Lampert Bek: French engineer who came to Egypt with the SaintSimonians and remained in the country after they left. He entered the service of the Egyptian government, and was appointed dean of the School of Engineering, after having participated in the Qanater Kheiriya barrage project. In 1849, he was promoted to amiralay and was granted the title bek. He left Egypt immediately following Mohamed Ali's death.

Jomil: A Frenchman brought over by Mohamed Ali to reorganise the textile industry. One day while in Mohou Bek's garden, he came across a high-quality fibre breed of cotton. He advised Mohamed Ali to augment the cultivation of this breed throughout the country. It later became known in Europe as Jomil and in Egypt as Mohou cotton.
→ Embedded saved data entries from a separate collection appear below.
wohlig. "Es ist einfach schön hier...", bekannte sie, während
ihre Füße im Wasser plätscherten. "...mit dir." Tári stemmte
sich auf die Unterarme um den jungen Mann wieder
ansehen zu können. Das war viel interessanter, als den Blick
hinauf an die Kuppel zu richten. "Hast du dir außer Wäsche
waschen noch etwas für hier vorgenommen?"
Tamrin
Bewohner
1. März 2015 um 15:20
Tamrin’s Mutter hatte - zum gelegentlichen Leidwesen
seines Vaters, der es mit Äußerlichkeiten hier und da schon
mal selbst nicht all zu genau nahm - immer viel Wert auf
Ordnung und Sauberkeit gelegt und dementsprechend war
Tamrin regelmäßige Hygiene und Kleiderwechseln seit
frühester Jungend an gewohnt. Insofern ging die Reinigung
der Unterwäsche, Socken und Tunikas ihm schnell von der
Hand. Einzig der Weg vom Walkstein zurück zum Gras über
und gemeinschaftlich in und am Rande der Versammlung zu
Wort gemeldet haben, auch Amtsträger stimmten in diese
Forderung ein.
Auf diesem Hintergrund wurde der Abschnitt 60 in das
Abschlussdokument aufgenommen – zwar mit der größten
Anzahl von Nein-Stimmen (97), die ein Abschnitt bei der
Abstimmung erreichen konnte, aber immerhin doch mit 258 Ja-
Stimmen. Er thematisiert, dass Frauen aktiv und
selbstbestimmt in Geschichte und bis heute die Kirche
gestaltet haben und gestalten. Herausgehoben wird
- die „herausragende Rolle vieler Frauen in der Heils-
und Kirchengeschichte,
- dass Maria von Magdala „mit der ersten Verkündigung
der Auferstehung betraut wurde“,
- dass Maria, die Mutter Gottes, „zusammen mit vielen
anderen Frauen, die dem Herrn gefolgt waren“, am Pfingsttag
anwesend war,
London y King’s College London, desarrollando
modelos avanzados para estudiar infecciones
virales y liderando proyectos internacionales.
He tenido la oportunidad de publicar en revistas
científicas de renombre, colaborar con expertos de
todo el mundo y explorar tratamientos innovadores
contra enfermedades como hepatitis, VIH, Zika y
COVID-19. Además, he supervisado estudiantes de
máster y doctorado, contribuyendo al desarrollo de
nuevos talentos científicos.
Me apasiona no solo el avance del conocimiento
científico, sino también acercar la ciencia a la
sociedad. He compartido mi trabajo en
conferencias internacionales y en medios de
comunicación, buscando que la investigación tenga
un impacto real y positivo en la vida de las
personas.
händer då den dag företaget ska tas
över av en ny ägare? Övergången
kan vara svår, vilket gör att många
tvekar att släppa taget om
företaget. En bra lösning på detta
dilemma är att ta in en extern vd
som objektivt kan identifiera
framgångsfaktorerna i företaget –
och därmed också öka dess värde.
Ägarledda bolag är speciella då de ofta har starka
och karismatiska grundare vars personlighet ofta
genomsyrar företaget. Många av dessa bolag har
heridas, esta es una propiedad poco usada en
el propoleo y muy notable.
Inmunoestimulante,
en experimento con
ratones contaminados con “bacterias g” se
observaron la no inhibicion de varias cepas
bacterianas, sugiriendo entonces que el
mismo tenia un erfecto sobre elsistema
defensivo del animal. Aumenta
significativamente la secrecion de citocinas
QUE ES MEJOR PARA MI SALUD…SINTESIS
Hamoun: French veterinarian who came to Egypt to help establish the School of Veterinary Sciences. He spoke Arabic fluently and was highly skillful in his work. However, he was brought up on charges of bribery and sentenced to banishment from Egypt. Hamoun avenged himself by publishing a book in which he lashed out against the policies of Mohamed Ali and against the Egyptian people in general. While still in Egypt his rivalry with Clot Bek was so intense that it evolved into a bitter enmity.
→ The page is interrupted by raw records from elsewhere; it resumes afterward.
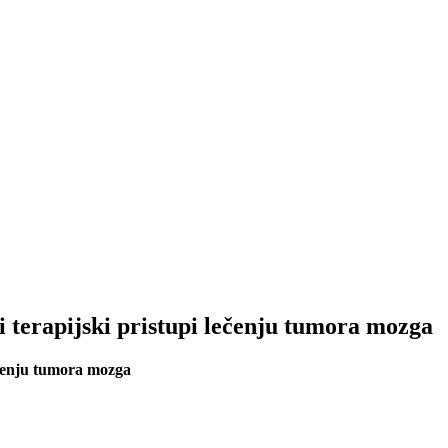
 terapijski pristupi lečenju tumora mozga
ečenju tumora mozga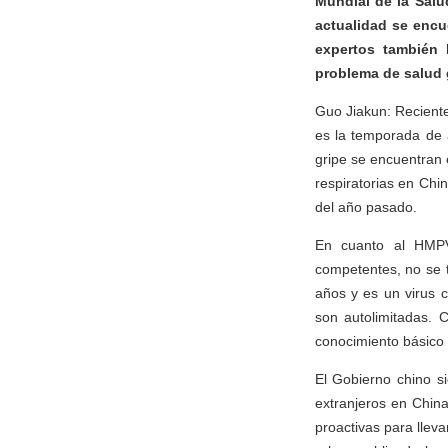
Mundial de la Salu
actualidad se encu
expertos también
problema de salud 
Guo Jiakun: Recient
es la temporada de al
gripe se encuentran 
respiratorias en Ch
del año pasado.
En cuanto al HMPV
competentes, no se 
años y es un virus c
son autolimitadas. 
conocimiento básico c
El Gobierno chino s
extranjeros en Chin
proactivas para llev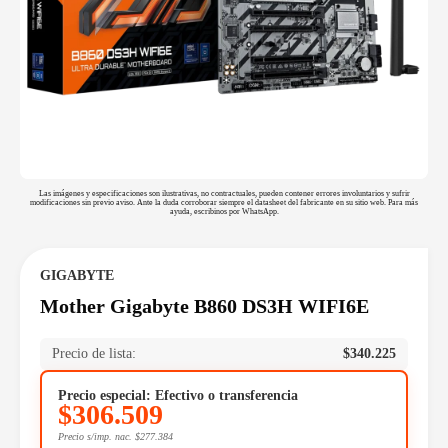
Las imágenes y especificaciones son ilustrativas, no contractuales, pueden contener errores involuntarios y sufrir
modificaciones sin previo aviso. Ante la duda corroborar siempre el datasheet del fabricante en su sitio web. Para más
ayuda, escribinos por WhatsApp.
GIGABYTE
Mother Gigabyte B860 DS3H WIFI6E
Precio de lista:
$
340.225
Precio especial: Efectivo o transferencia
$
306.509
Precio s/imp. nac.
$
277.384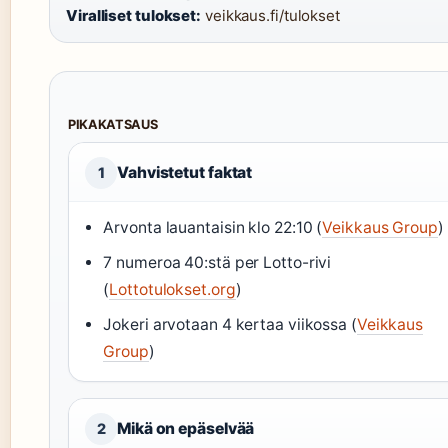
Viralliset tulokset:
veikkaus.fi/tulokset
PIKAKATSAUS
Vahvistetut faktat
1
Arvonta lauantaisin klo 22:10 (
Veikkaus Group
)
7 numeroa 40:stä per Lotto-rivi
(
Lottotulokset.org
)
Jokeri arvotaan 4 kertaa viikossa (
Veikkaus
Group
)
Mikä on epäselvää
2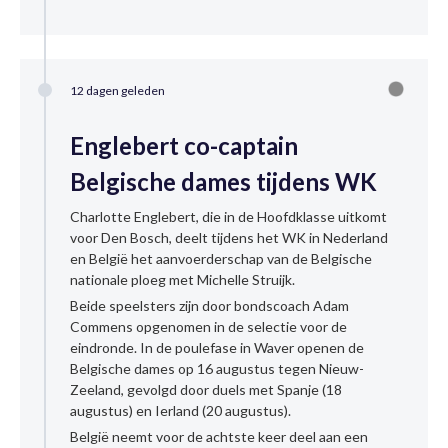
12 dagen geleden
Englebert co-captain
Belgische dames tijdens WK
Charlotte Englebert, die in de Hoofdklasse uitkomt
voor Den Bosch, deelt tijdens het WK in Nederland
en België het aanvoerderschap van de Belgische
nationale ploeg met Michelle Struijk.
Beide speelsters zijn door bondscoach Adam
Commens opgenomen in de selectie voor de
eindronde. In de poulefase in Waver openen de
Belgische dames op 16 augustus tegen Nieuw-
Zeeland, gevolgd door duels met Spanje (18
augustus) en Ierland (20 augustus).
België neemt voor de achtste keer deel aan een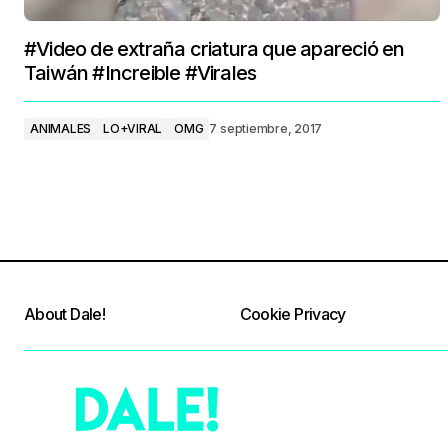
#Video de extraña criatura que apareció en
Taiwán #Increible #Virales
ANIMALES
LO+VIRAL
OMG
7 septiembre, 2017
About Dale!
Cookie Privacy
Clot Bek: He arrived in Egypt in 1824 to assume the post of chief physician for the Egyptian army. He was stationed at Abu Zaabel. When he realised how poor the general level of the soldiers' health was he persuaded Mohamed Lazuglu to build a new hospital and then to found a national medical college to enable Egypt to free itself of dependency upon foreign doctors. Clot Bek assumed responsibility for these tasks and ultimately succeeded after overcoming many difficulties. In 1837, the hospital and medical college he founded in Abu Zaabel were relocated to Qasr Al-Aini Palace. During his visit to Europe in 1839, he campaigned on behalf of Mohamed Ali and also published his invaluable Overview of Egypt, which had a great impact among political circles. It was he, too, who recommended moving the insane asylum from the Baimaristan to the new civil hospital that he established in Ezbekiya. He also founded an institute for midwifery and trained 10 Ethiopian women in this art. He was resolute in his fight against cholera, however, he mistakenly believed that the disease was not contagious.
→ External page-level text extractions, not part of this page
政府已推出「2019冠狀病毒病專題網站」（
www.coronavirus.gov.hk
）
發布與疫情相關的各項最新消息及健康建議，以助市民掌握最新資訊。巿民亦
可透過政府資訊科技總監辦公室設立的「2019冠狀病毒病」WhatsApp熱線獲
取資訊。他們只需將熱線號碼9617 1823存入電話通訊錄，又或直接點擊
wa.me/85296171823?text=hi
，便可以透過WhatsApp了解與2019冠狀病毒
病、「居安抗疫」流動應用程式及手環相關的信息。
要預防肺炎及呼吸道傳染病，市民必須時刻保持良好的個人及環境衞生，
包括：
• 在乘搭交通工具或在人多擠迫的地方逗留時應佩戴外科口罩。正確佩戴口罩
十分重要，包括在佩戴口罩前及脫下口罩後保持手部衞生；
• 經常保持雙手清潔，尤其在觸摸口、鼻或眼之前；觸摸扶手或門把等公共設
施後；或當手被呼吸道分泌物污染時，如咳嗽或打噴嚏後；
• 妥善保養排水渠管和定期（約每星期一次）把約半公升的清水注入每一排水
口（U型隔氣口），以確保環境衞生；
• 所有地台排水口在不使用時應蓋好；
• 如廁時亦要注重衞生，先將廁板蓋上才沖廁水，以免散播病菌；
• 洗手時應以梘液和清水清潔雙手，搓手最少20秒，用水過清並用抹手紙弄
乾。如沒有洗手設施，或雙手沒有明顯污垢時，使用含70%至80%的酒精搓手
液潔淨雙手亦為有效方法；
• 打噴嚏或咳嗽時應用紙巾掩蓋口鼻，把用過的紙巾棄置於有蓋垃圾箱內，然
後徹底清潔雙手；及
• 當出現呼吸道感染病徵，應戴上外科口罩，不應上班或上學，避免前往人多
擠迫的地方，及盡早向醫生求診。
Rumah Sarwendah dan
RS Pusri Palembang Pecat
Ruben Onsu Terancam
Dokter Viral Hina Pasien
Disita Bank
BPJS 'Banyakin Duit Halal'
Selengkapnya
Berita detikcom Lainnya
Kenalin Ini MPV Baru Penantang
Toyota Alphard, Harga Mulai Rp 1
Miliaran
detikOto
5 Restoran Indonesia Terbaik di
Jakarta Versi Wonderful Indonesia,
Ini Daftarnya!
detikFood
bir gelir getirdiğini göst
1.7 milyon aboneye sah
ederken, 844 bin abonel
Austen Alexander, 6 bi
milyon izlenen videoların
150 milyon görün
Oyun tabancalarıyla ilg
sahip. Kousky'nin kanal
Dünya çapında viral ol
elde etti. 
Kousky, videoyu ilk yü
Linan de Bellefont: Although he came to Egypt as an employee of the British Royal Geographic Society, he entered into the service of Mohamed Ali as an irrigation engineer. In this capacity, he supervised the construction of numerous small canals. He also produced a large map, highlighting the works Mohamed Ali undertook to improve irrigation in Egypt. In 1836, Mohamed Ali assigned him to supervise the construction of the Qanater Kheiriya barrages. However, his lack of experience led to its initial failure. In 1838, Artin Bek persuaded Mohamed Ali to hand de Bellefont's post to Hakakian Bek. Upon intervention of the French consul and many members of the French community in Egypt, Mohamed Ali reversed his decision. In 1846, Linan was awarded the rank of bek. He married two women, one Ethiopian, the other Oriental. He produced an enormous volume on the public works undertaken by Mohamed Ali and his descendants.